● **EXERCISE AIM**
This exercise asks for a copy of each line in the records below with the word "library" in it.

● **EXERCISE DATA**

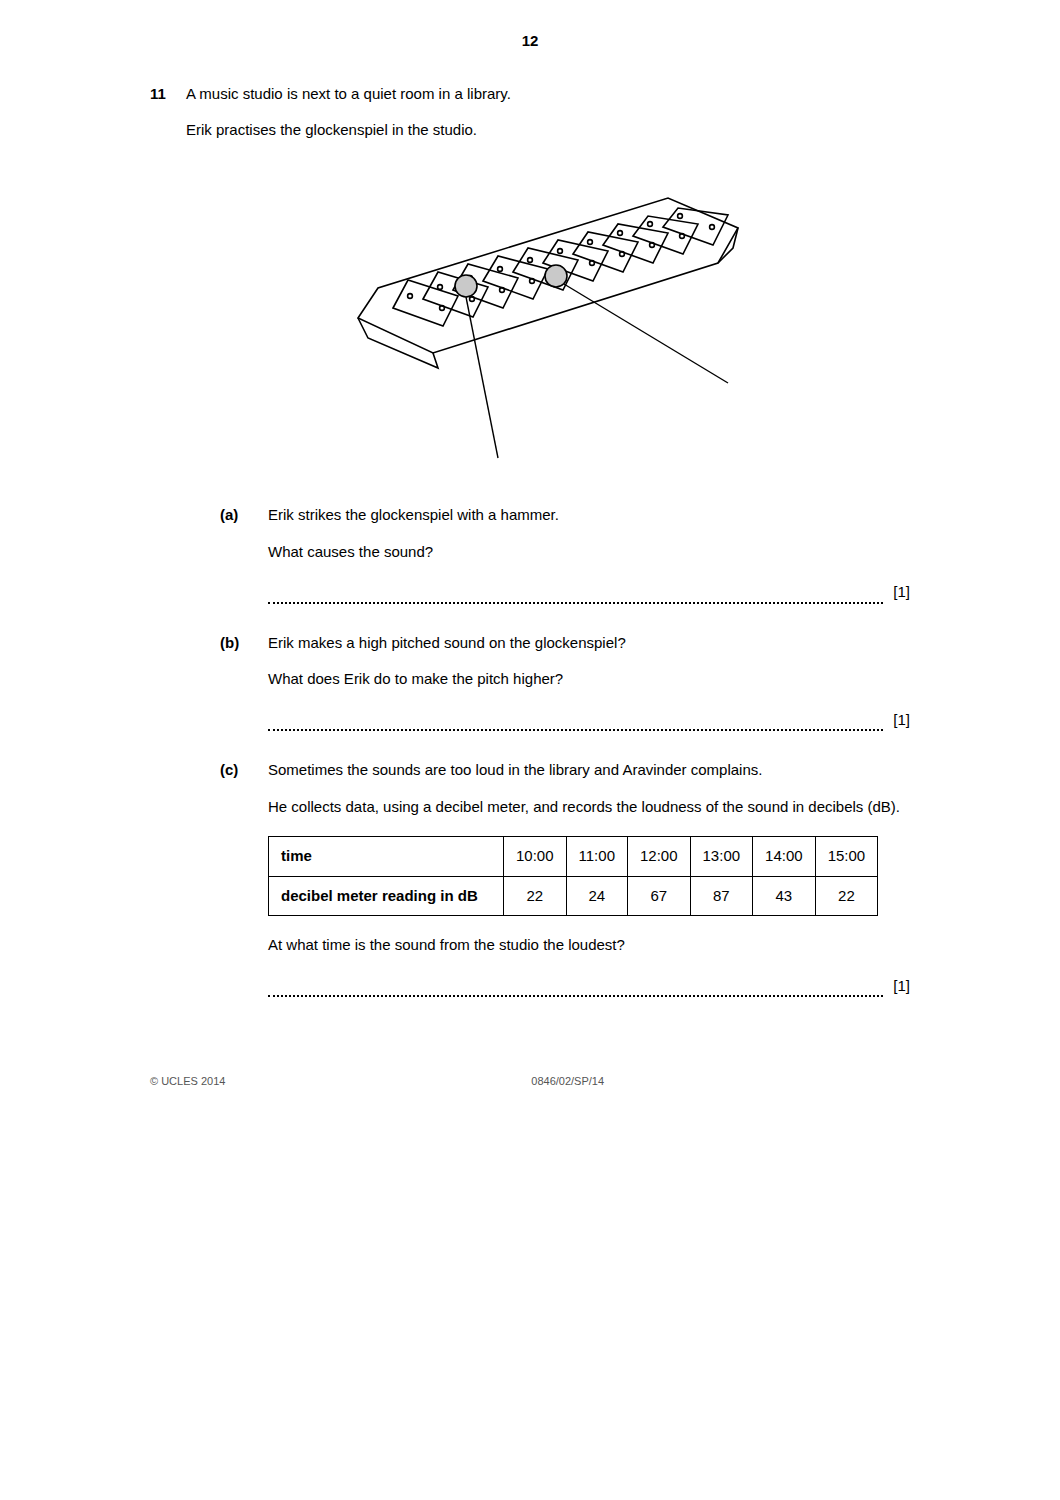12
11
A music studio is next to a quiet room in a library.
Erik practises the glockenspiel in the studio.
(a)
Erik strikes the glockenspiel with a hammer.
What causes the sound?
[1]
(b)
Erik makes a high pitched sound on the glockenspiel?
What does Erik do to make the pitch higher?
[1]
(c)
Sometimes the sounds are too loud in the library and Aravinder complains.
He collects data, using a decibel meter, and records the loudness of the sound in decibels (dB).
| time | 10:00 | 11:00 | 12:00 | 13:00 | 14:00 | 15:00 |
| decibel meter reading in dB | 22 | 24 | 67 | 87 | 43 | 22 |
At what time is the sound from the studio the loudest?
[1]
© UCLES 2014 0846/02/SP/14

● **SOLUTION FOR THIS TASK**
A music studio is next to a quiet room in a library.
Sometimes the sounds are too loud in the library and Aravinder complains.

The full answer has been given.